*** Block opens ***

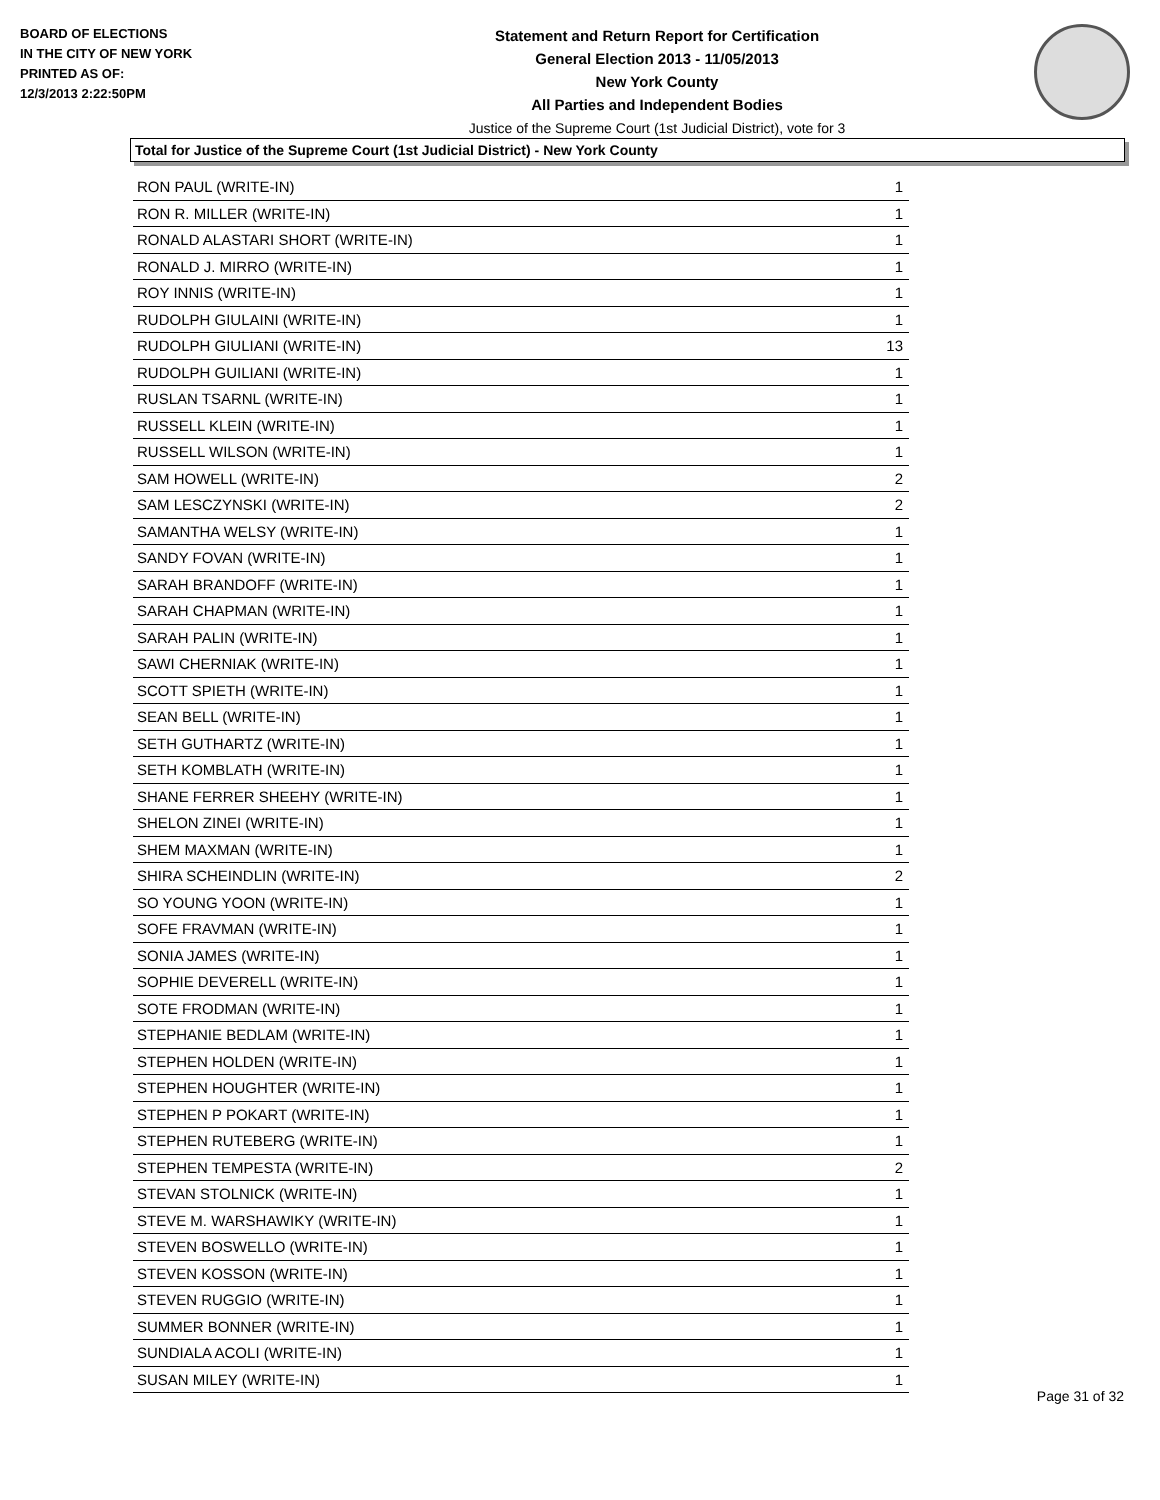BOARD OF ELECTIONS
IN THE CITY OF NEW YORK
PRINTED AS OF:
12/3/2013 2:22:50PM
Statement and Return Report for Certification
General Election 2013 - 11/05/2013
New York County
All Parties and Independent Bodies
Justice of the Supreme Court (1st Judicial District), vote for 3
Total for Justice of the Supreme Court (1st Judicial District) - New York County
| RON PAUL (WRITE-IN) | 1 |
| RON R. MILLER (WRITE-IN) | 1 |
| RONALD ALASTARI SHORT (WRITE-IN) | 1 |
| RONALD J. MIRRO (WRITE-IN) | 1 |
| ROY INNIS (WRITE-IN) | 1 |
| RUDOLPH GIULAINI (WRITE-IN) | 1 |
| RUDOLPH GIULIANI (WRITE-IN) | 13 |
| RUDOLPH GUILIANI (WRITE-IN) | 1 |
| RUSLAN TSARNL (WRITE-IN) | 1 |
| RUSSELL KLEIN (WRITE-IN) | 1 |
| RUSSELL WILSON (WRITE-IN) | 1 |
| SAM HOWELL (WRITE-IN) | 2 |
| SAM LESCZYNSKI (WRITE-IN) | 2 |
| SAMANTHA WELSY (WRITE-IN) | 1 |
| SANDY FOVAN (WRITE-IN) | 1 |
| SARAH BRANDOFF (WRITE-IN) | 1 |
| SARAH CHAPMAN (WRITE-IN) | 1 |
| SARAH PALIN (WRITE-IN) | 1 |
| SAWI CHERNIAK (WRITE-IN) | 1 |
| SCOTT SPIETH (WRITE-IN) | 1 |
| SEAN BELL (WRITE-IN) | 1 |
| SETH GUTHARTZ (WRITE-IN) | 1 |
| SETH KOMBLATH (WRITE-IN) | 1 |
| SHANE FERRER SHEEHY (WRITE-IN) | 1 |
| SHELON ZINEI (WRITE-IN) | 1 |
| SHEM MAXMAN (WRITE-IN) | 1 |
| SHIRA SCHEINDLIN (WRITE-IN) | 2 |
| SO YOUNG YOON (WRITE-IN) | 1 |
| SOFE FRAVMAN (WRITE-IN) | 1 |
| SONIA JAMES (WRITE-IN) | 1 |
| SOPHIE DEVERELL (WRITE-IN) | 1 |
| SOTE FRODMAN (WRITE-IN) | 1 |
| STEPHANIE BEDLAM (WRITE-IN) | 1 |
| STEPHEN HOLDEN (WRITE-IN) | 1 |
| STEPHEN HOUGHTER (WRITE-IN) | 1 |
| STEPHEN P POKART (WRITE-IN) | 1 |
| STEPHEN RUTEBERG (WRITE-IN) | 1 |
| STEPHEN TEMPESTA (WRITE-IN) | 2 |
| STEVAN STOLNICK (WRITE-IN) | 1 |
| STEVE M. WARSHAWIKY (WRITE-IN) | 1 |
| STEVEN BOSWELLO (WRITE-IN) | 1 |
| STEVEN KOSSON (WRITE-IN) | 1 |
| STEVEN RUGGIO (WRITE-IN) | 1 |
| SUMMER BONNER (WRITE-IN) | 1 |
| SUNDIALA ACOLI (WRITE-IN) | 1 |
| SUSAN MILEY (WRITE-IN) | 1 |
Page 31 of 32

*** Block closes ***

### [YOUR ASSIGNMENT]
Search the data above for the word "Judicial". Copy each line it is in.

### [SOLUTION TO THE EXERCISE]
Justice of the Supreme Court (1st Judicial District), vote for 3
Total for Justice of the Supreme Court (1st Judicial District) - New York County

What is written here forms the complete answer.